As such, it may be neccessary for Indra clients to have some knowledge about the messaging pattern of the service in question in order for the correct prompting and timing to be performed for a protocol specific messaging pattern. This also means that adding types of exit traffic will need, for optimal compatibility, intelligence in the router to understand how the traffic works, whether it's sync or async, gossip, connection style TCP, etc. Partly because one of the goals of Indra is to enable continuity of connections even if intermediary node path changes, this should not be relevant if the endpoint stays the same, an issue particularly pertinent to TCP and QUIC connections, which have an expectation of a stable IP address baked into them. Reliable UDP type protocols that already do not care about the static exit path can even exploit this to scatter the traffic through multiple exits without disrupting the protocol, thus improving the randomness of traffic.

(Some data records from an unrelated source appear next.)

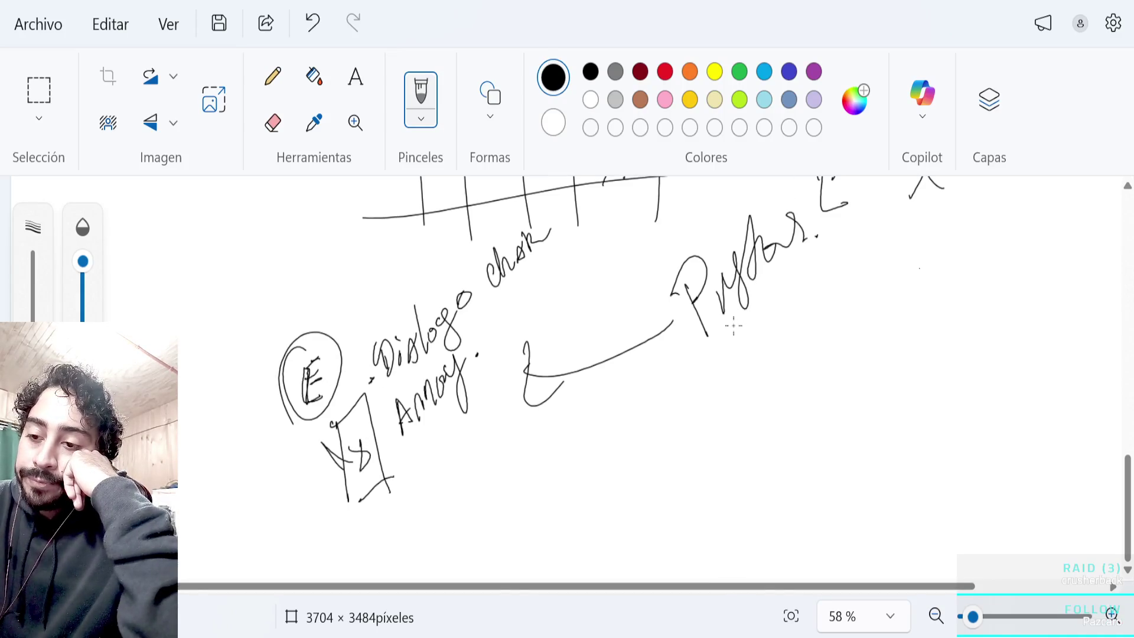
pyautogui.moveTo(684, 489)
pyautogui.mouseDown()
pyautogui.moveTo(679, 414)
pyautogui.moveTo(739, 517)
pyautogui.mouseUp()
pyautogui.moveTo(706, 428)
pyautogui.mouseDown()
pyautogui.moveTo(699, 467)
pyautogui.moveTo(716, 508)
pyautogui.mouseUp()
pyautogui.moveTo(679, 443)
pyautogui.mouseDown()
pyautogui.moveTo(686, 489)
pyautogui.moveTo(748, 484)
pyautogui.mouseUp()
pyautogui.moveTo(683, 503)
pyautogui.mouseDown()
pyautogui.moveTo(685, 541)
pyautogui.moveTo(725, 540)
pyautogui.moveTo(735, 493)
pyautogui.mouseUp()
pyautogui.moveTo(608, 417)
pyautogui.mouseDown()
pyautogui.moveTo(628, 489)
pyautogui.moveTo(605, 419)
pyautogui.mouseUp()
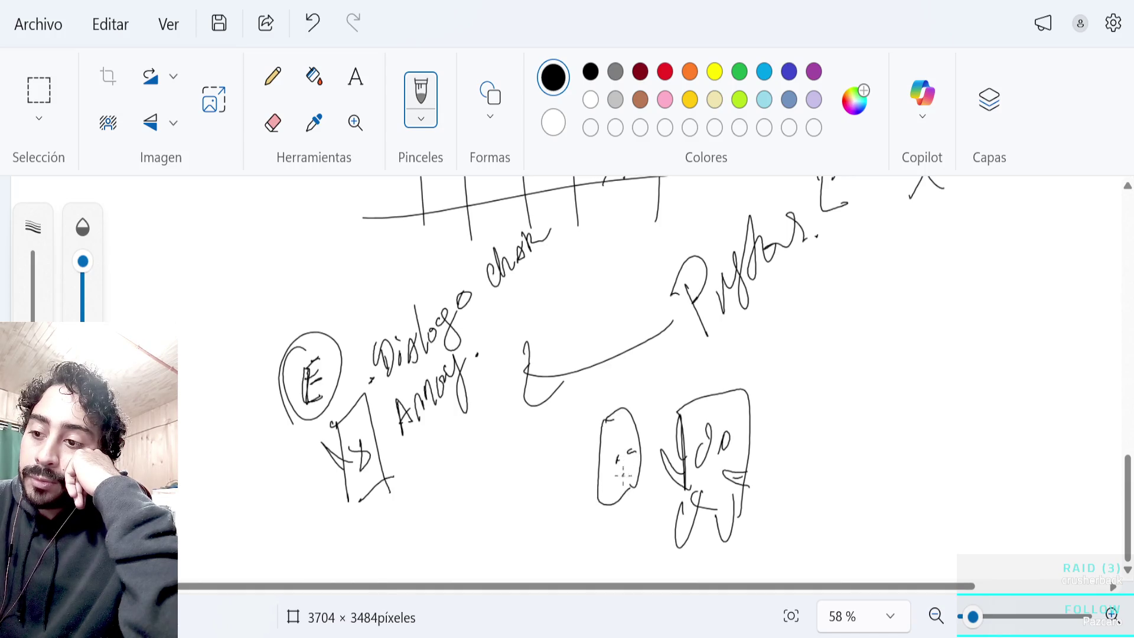
pyautogui.click(648, 442)
pyautogui.click(657, 514)
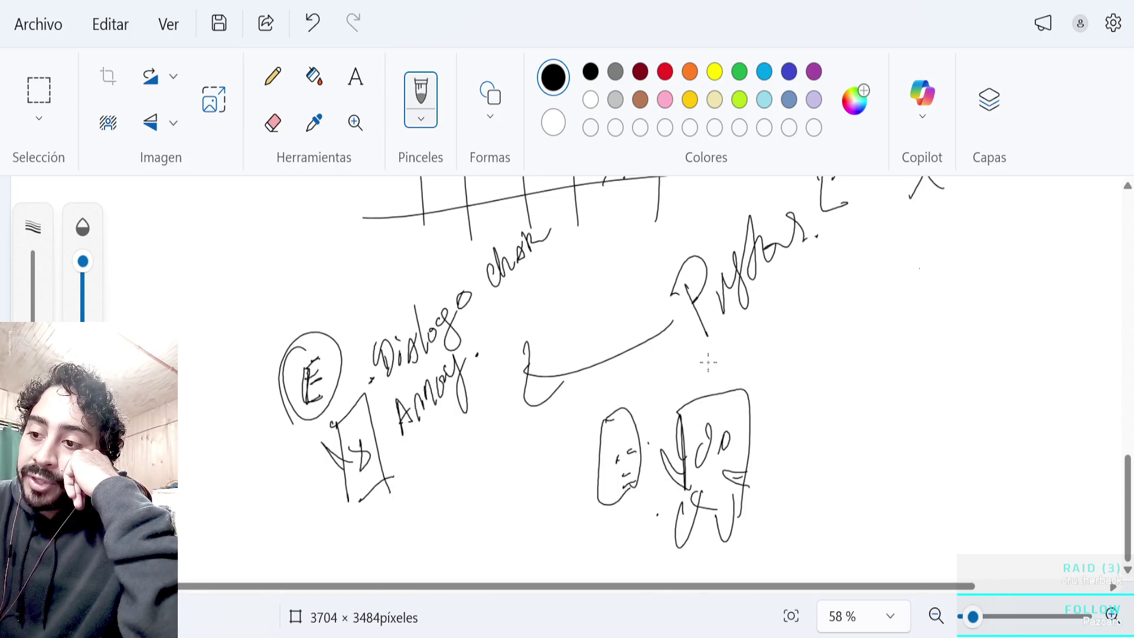
# Draw a circled E above the figures and a diagonal line to a 'PRESS Btn.' note.
pyautogui.moveTo(654, 358)
pyautogui.mouseDown()
pyautogui.moveTo(663, 374)
pyautogui.moveTo(665, 352)
pyautogui.moveTo(635, 331)
pyautogui.moveTo(649, 408)
pyautogui.mouseUp()
pyautogui.moveTo(651, 367); pyautogui.dragTo(680, 407)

There is a lot of things to consider when building an anonymised messaging network. Every way in which it is made harder for surveillance to correlate messaging is needed, balanced against the tradeoffs they require in latency and connection stability. And very very important is spam prevention. Most of the traffic on Tor network is spam, or malicious messages. By requiring payment to all hops in a path, the cost of spam will be raised which should thus concommitantly reduce its occurrance. This is important, because the Tor network has been blacklisted by almost all internet services where it has been used as an attack vector. The lack of scaling of the network has limited the scope of denial of service attack usages, as the network only has so much bandwidth. Indra will be able to grow much more, and thus the spam must not also grow or the attackers will trigger hostile responses. Distributed Denial of Service attacks depend on free traffic, so this should be a major factor in reducing this potential problem as the network scales up.